* WHAT TO DO
Each entry below must be written out exactly, with pictures left out.

====== EXERCISE INPUTS ======

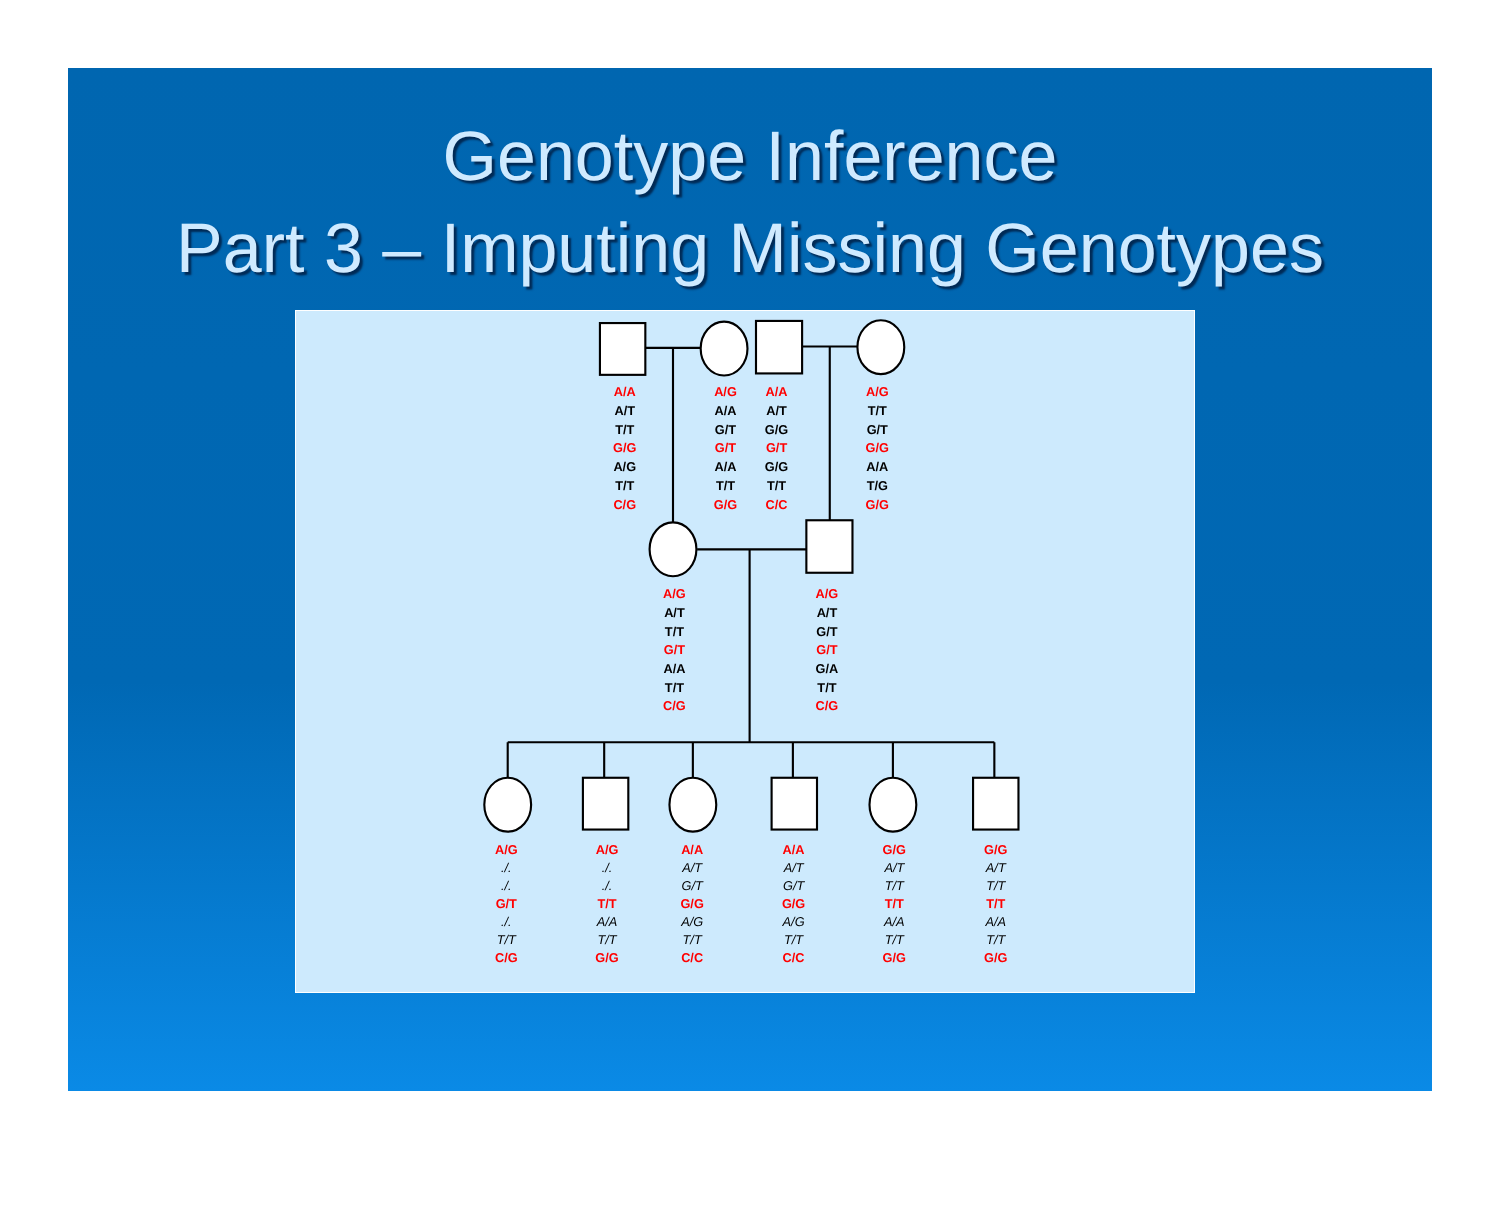Genotype Inference
Part 3 – Imputing Missing Genotypes
A/A
A/T
T/T
G/G
A/G
T/T
C/G
A/G
A/A
G/T
G/T
A/A
T/T
G/G
A/A
A/T
G/G
G/T
G/G
T/T
C/C
A/G
T/T
G/T
G/G
A/A
T/G
G/G
A/G
A/T
T/T
G/T
A/A
T/T
C/G
A/G
A/T
G/T
G/T
G/A
T/T
C/G
A/G
./.
./.
G/T
./.
T/T
C/G
A/G
./.
./.
T/T
A/A
T/T
G/G
A/A
A/T
G/T
G/G
A/G
T/T
C/C
A/A
A/T
G/T
G/G
A/G
T/T
C/C
G/G
A/T
T/T
T/T
A/A
T/T
G/G
G/G
A/T
T/T
T/T
A/A
T/T
G/G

======

* COMPLETED EXERCISE
Genotype Inference
Part 3 – Imputing Missing Genotypes
A/A
A/T
T/T
G/G
A/G
T/T
C/G
A/G
A/A
G/T
G/T
A/A
T/T
G/G
A/A
A/T
G/G
G/T
G/G
T/T
C/C
A/G
T/T
G/T
G/G
A/A
T/G
G/G
A/G
A/T
T/T
G/T
A/A
T/T
C/G
A/G
A/T
G/T
G/T
G/A
T/T
C/G
A/G
./.
./.
G/T
./.
T/T
C/G
A/G
./.
./.
T/T
A/A
T/T
G/G
A/A
A/T
G/T
G/G
A/G
T/T
C/C
A/A
A/T
G/T
G/G
A/G
T/T
C/C
G/G
A/T
T/T
T/T
A/A
T/T
G/G
G/G
A/T
T/T
T/T
A/A
T/T
G/G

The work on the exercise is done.